Seven Wonders of the Ancient World

Timeline, and map of the Octo Mundi Miracula's Seven Wonders. Dates in bold green and dark red are of their construction and destruction, respectively.

The Seven Wonders of the Ancient World, also known as the Seven Wonders of the World or simply the Seven Wonders, is a list of seven notable structures present during classical antiquity, first established in the 1572 publication Octo Mundi Miracula using a combination of historical sources.[1][2]
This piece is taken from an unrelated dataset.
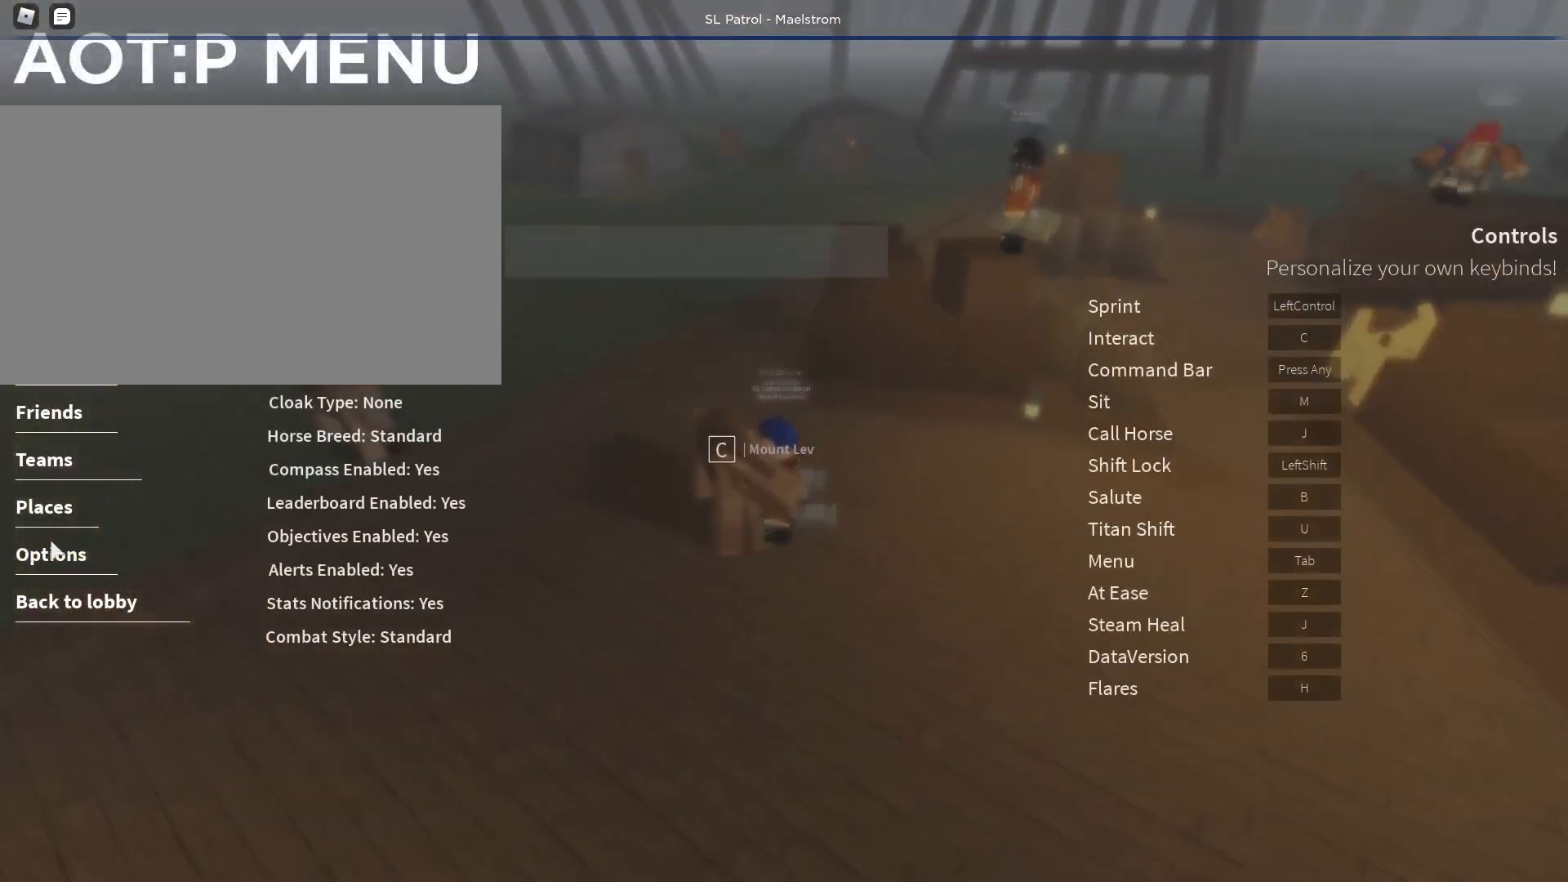
{"keys": [], "mouse": [], "events": [[267, "a", "up"]]}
The seven traditional wonders are the Great Pyramid of Giza, the Colossus of Rhodes, the Lighthouse of Alexandria, the Mausoleum at Halicarnassus, the Temple of Artemis, the Statue of Zeus at Olympia, and the Hanging Gardens of Babylon. Using modern-day countries, two of the wonders were located in Greece, two in Turkey, two in Egypt, and one in Iraq. Of the seven wonders, only the Pyramid of Giza, which is also by far the oldest of the wonders, remains standing, while the others have been destroyed over the centuries. There is scholarly debate over the exact nature of the Hanging Gardens, and there is doubt as to whether they existed at all.

The first known list of seven wonders dates back to the 2nd–1st century BC, but this list differs from the canonical Octo Mundi Miracula version, as do the other known lists from classical sources.

  1. ^ Clayton & Price 2013, p. 5: "It is perhaps only with the execution of these drawings that the list became fixed for all time , but the details of each monument have been scrutinised ever since under the scientific eye of such scholars as Johann Fischer von Erlach."
  2. ^ Tobin 2011, p. 6: "The 'canonical' list of the Seven Wonders that we use today was actually drawn up in the sixteenth century by Dutch artist Maarten van Heemskerck, who produced a set of drawings of the Seven Wonders compiled from his perusal of ancient authors. His list contained two statues, the Zeus from Olympia and the Colossus of Rhodes; two sets of tombs, the Pyramids of Egypt and the Mausoleum of Halicarnassus; and several buildings, the Temple of Artemis at Ephesus, the Walls and Hanging Gardens of Babylon (counted as one 'wonder'), and the Lighthouse of Alexandria."